Konjonktüre uygun olmayan, yanlış makro politikalar sonrası, eşitsizliklerin tavan yaptığı bir dönemdeyiz. Servet ve gelir eşitsizliğinde Avrupa’da birinci durumda Türkiye. Bu eşitsizliği sürekli kılan büyük enflasyon dönemi de devam ediyor.
Son bir yılda para politikasında aşamalı olarak yüzde 50’ye ulaşan faiz artışı, yaz dönemindeki baz etkisine kilitlenince, bütün ilgi maliye politikasına odaklandı. Maliye politikasında devlet harcamalarından tasarruf önlemlerinin, bütçe açığı açısından yeterli derinlik oluşturmayacağı anlaşıldığından, gelir tarafındaki arayışlar devam ediyor. Hazine ve Maliye Bakanı “servet vergisi kesinlikle olmayacak” dediğine göre, eşitsizlik daha da derinleşebilir. Bu ortamda menkul kıymetlere ve kripto işlemlerine vergi konusu gündeme geldiyse de, buradan da dişe dokunur bir gelir yaratılamayacağı anlaşılıyor.
Bütçe açığını daha da kısmak için gelir yaratmak gerekiyor, aynı zamanda tasarrufları da artırmak gerekiyor tabii. Enflasyonla mücadele için bu şart. Özellikle emekli maaşlarını ve asgari ücreti yukarı çekerek, ortalama reel ücretleri artırarak ve iç talebi örselemeden gitmek için vergi geliri olmazsa olmaz. Artan harcamaları düşünürsek 2024 yılında 2,7 trilyon lira (80 milyar dolara yakın) olan bütçe açığı; ek gelir yaratmadan kısamazsınız.

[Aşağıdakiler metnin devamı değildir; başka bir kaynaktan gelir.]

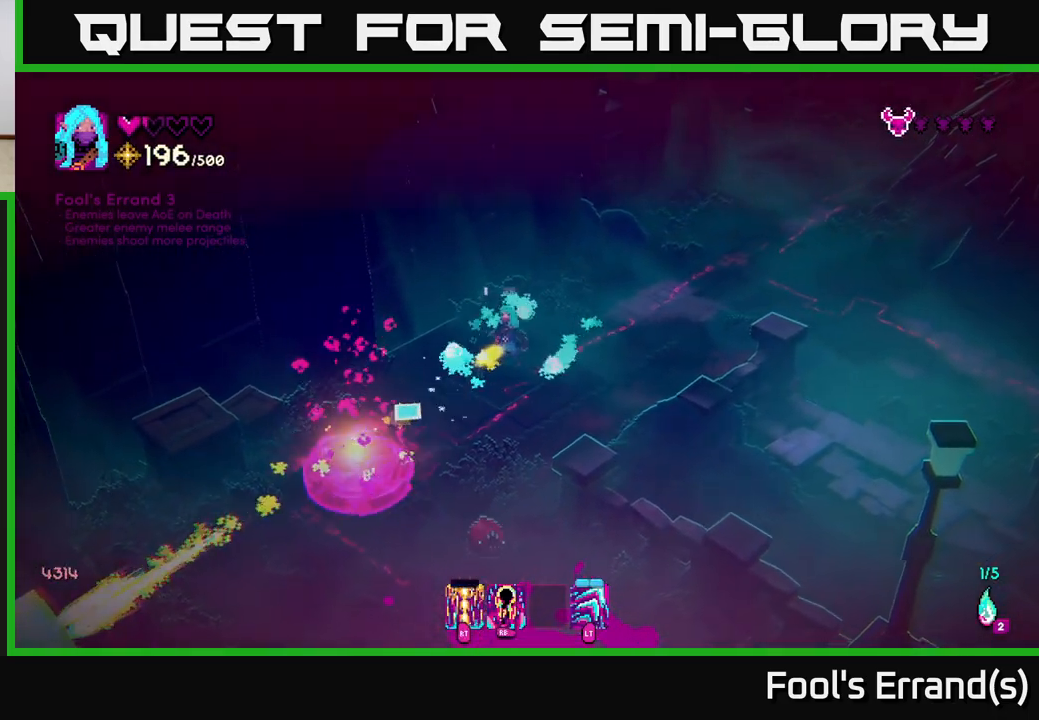
{"buttons": [], "left_stick": "up", "right_stick": "down-left", "events": [[17, "left_stick", "right"], [250, "R1", "down"], [317, "left_stick", "up-right"], [350, "R1", "up"], [483, "left_stick", "up"]]}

Şunuda ifade etmek gerekir sadece CDS denen risk primlerinin borçlanma maliyetini düşürmesi yetmiyor, rezervleri pozitife (0 üstü) çıkarmak yetmiyor ve bankaların borçlarını rahatça çevirebilmesi yetmiyor. Eksik olan çok şey var. Yeni bir kalkınma düşüncesi uyandıran, gelişen ülkeler arası paradigmayı gerçek anlamda harekete geçiren iktisat politikası dinamiğine ihtiyaç var. Hem de hiç olmadığı kadar. Fakat Neoliberalizmden tamamen farklı olarak hangi iktisat politikasıyla?